----- Stored data -----
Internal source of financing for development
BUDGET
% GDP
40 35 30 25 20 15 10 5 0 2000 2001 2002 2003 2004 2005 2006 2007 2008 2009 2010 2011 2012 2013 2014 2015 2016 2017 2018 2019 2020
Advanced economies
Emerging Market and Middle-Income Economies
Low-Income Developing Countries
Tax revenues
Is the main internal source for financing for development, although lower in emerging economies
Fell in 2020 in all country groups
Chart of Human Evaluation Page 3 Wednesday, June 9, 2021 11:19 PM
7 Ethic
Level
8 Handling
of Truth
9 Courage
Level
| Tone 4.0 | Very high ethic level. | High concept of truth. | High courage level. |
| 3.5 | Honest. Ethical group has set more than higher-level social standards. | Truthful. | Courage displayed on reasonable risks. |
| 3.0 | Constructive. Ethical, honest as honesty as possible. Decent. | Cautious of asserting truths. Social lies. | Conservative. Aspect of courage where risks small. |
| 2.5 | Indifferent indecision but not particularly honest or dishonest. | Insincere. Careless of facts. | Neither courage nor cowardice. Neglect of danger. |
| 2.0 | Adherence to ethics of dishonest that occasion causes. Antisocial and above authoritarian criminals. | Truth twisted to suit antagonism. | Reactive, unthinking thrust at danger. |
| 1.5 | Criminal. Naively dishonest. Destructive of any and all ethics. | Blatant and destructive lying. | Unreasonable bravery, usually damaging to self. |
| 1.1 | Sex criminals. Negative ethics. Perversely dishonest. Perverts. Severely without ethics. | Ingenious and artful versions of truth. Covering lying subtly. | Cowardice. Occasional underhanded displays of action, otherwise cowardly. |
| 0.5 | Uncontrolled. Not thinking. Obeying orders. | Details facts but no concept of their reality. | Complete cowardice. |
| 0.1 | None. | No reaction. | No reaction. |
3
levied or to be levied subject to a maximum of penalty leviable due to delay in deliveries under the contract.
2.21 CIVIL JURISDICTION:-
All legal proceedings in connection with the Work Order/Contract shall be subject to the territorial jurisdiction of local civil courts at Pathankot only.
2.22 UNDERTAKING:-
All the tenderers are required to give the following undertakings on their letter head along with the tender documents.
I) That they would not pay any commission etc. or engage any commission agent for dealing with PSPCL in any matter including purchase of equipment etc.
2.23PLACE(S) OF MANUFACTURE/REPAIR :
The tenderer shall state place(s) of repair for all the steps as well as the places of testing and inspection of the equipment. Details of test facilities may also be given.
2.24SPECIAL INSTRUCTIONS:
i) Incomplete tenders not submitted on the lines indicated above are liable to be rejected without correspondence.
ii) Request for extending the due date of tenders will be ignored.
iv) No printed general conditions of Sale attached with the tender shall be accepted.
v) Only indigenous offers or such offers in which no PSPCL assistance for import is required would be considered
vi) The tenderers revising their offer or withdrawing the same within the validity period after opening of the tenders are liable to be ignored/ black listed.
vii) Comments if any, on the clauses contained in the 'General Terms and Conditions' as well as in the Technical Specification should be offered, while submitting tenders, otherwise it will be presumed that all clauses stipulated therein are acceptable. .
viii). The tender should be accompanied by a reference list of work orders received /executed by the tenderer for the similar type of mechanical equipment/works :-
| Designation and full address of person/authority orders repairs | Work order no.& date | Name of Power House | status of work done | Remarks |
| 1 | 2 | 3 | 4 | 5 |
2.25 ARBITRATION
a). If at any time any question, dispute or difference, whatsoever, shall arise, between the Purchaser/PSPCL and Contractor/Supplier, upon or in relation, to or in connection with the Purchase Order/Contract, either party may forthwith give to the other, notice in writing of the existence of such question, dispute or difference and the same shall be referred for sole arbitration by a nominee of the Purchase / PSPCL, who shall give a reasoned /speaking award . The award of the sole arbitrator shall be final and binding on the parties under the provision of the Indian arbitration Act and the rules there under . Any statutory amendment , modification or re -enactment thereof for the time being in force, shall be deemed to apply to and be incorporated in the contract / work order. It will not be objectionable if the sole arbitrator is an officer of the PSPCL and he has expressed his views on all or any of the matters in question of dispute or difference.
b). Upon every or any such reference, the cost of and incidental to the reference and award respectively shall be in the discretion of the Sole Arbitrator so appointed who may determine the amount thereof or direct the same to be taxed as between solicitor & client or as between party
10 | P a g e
-----
Exercise ▸ Repeat only what lies between the first line of the data and the line containing "risks small. |", both of those lines included, exactly as it stands.

Expected output ▸
Internal source of financing for development
BUDGET
% GDP
40 35 30 25 20 15 10 5 0 2000 2001 2002 2003 2004 2005 2006 2007 2008 2009 2010 2011 2012 2013 2014 2015 2016 2017 2018 2019 2020
Advanced economies
Emerging Market and Middle-Income Economies
Low-Income Developing Countries
Tax revenues
Is the main internal source for financing for development, although lower in emerging economies
Fell in 2020 in all country groups
Chart of Human Evaluation Page 3 Wednesday, June 9, 2021 11:19 PM
7 Ethic
Level
8 Handling
of Truth
9 Courage
Level
| Tone 4.0 | Very high ethic level. | High concept of truth. | High courage level. |
| 3.5 | Honest. Ethical group has set more than higher-level social standards. | Truthful. | Courage displayed on reasonable risks. |
| 3.0 | Constructive. Ethical, honest as honesty as possible. Decent. | Cautious of asserting truths. Social lies. | Conservative. Aspect of courage where risks small. |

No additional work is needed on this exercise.